I have been passionate about the past since childhood, and my love of history, archaeology, art, and languages began with ancient and medieval Britain, especially the enigmatic Picts who lived in what is now eastern and northern Scotland.

My research embraces an interdisciplinary approach to study landscapes and the material culture of sacred spaces in Britain, Ireland, and Celtic Europe from c. 500 BC – AD 1200 (though some aspects of my research have extended to the early modern period). In the former, I am particularly interested in examining the curation of sacred landscapes through the combined study of archaeological, place-name, and documentary evidence. My interest in the material culture of sacred space primarily focuses on monuments, and in this field my research examines how beliefs and cultural influences are communicated in the visual and epigraphic repertoire of late Iron Age and early medieval carved monuments.

I am very keen on the application of new technologies to better study the past, and my work is at the forefront of developments in the digital humanities. For example, I have participated in digitization projects and created 3D models of medieval sculpture. Currently, I am principal investigator of Aerial and Satellite Archaeological Prospecting: Tiree, a Society of Antiquaries of Scotland funded project using a combination of multispectral satellite images, LiDAR, and other aerial surveying data to identify, interpret and map archaeological features on the island of Tiree. In this project, satellite imagery has been used to create Normalised Difference Vegetation Indices, a new technique of aerial archaeological prospecting that has not been widely applied in Britain.

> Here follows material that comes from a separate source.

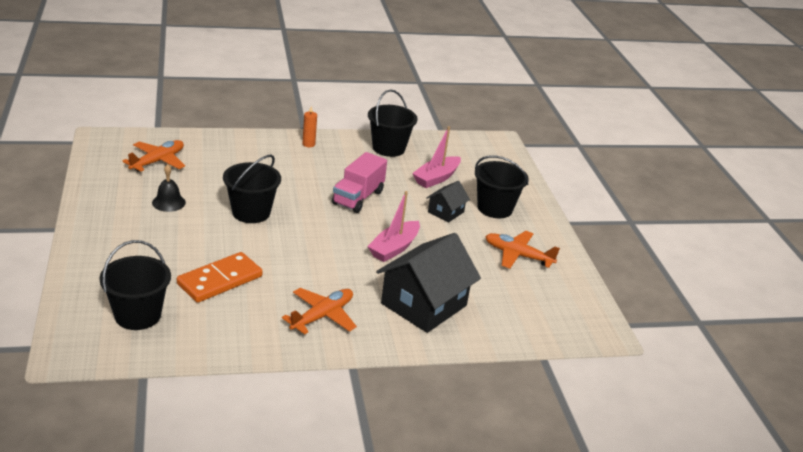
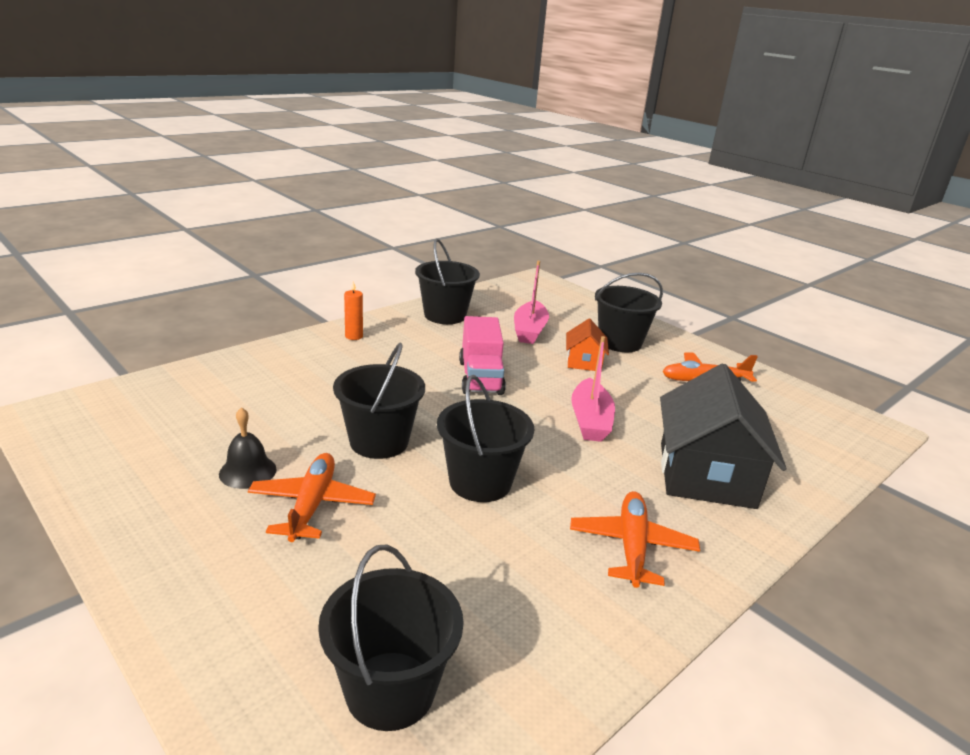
camera: 30 degrees left, 5 degrees down
(158, 161) = (172, 419): orange plane -> orange plane (312, 505)
(220, 280) = (447, 559): orange domino -> none
(281, 254) = (480, 482): none -> black bucket
(445, 212) = (584, 362): black house -> orange house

Sharing my passion for the ancient and medieval world is one of the joys of my career. I have taught at the University of Nottingham, NUI Galway, and currently teach at the University of Glasgow. One of my proudest achievements was winning a Staff Oscar from the University of Nottingham Students’ Union for Most Inspiring Teacher. I am also a Fellow of the Higher Education Academy. My commitment to sharing knowledge extends beyond the academy. I regularly present at conferences and public lectures, and work with community projects and broadcasting.